» Activity: Scan the following material for the string "янтаря" and copy each line in which it appears.
───── Study material
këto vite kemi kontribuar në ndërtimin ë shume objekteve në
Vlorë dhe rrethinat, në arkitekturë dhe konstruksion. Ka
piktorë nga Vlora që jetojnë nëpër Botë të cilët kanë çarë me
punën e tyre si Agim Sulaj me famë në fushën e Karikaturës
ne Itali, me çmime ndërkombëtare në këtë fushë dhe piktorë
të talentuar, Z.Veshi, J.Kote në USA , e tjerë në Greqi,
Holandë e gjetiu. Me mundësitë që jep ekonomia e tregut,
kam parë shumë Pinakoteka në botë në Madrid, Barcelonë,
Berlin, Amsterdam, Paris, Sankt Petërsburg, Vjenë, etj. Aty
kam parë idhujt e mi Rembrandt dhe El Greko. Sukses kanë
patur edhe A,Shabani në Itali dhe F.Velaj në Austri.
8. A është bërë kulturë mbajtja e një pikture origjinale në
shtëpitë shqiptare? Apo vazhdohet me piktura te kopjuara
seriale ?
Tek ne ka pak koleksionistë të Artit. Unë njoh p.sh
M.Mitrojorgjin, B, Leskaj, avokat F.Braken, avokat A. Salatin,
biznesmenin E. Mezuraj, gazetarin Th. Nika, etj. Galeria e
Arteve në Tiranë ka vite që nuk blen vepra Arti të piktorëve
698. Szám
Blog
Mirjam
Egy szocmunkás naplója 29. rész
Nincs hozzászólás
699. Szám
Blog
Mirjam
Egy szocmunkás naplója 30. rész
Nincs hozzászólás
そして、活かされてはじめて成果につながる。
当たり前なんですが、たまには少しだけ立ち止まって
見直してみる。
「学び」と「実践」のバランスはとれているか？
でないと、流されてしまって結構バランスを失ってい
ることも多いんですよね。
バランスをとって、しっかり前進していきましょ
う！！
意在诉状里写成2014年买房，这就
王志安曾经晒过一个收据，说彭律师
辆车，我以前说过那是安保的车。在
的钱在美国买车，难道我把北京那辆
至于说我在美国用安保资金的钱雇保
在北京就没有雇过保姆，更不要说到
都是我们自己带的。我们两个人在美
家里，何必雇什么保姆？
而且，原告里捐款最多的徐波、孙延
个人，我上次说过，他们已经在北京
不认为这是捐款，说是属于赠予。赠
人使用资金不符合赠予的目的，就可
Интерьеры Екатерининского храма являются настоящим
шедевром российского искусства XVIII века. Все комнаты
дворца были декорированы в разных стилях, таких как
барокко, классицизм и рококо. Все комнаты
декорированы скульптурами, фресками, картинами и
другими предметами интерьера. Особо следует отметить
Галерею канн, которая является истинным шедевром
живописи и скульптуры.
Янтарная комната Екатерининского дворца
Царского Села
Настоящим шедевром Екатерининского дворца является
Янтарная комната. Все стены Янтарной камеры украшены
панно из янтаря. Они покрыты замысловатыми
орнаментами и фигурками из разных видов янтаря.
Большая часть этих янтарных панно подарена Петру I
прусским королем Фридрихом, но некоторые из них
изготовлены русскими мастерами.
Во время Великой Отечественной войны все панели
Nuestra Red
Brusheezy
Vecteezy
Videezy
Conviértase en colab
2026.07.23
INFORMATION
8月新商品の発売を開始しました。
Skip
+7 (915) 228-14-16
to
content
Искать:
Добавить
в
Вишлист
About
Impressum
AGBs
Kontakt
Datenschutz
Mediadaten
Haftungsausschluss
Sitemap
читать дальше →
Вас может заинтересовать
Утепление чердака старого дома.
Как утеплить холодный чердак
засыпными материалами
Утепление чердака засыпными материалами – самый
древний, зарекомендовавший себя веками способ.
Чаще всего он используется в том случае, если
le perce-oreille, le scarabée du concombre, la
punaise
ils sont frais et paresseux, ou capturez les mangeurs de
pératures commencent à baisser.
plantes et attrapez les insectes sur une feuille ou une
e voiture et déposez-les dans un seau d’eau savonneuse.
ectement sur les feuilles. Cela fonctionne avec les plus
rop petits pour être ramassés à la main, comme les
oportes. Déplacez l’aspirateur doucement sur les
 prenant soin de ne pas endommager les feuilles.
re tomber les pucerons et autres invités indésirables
──────────
» Answer for this exercise:
панно из янтаря. Они покрыты замысловатыми
орнаментами и фигурками из разных видов янтаря.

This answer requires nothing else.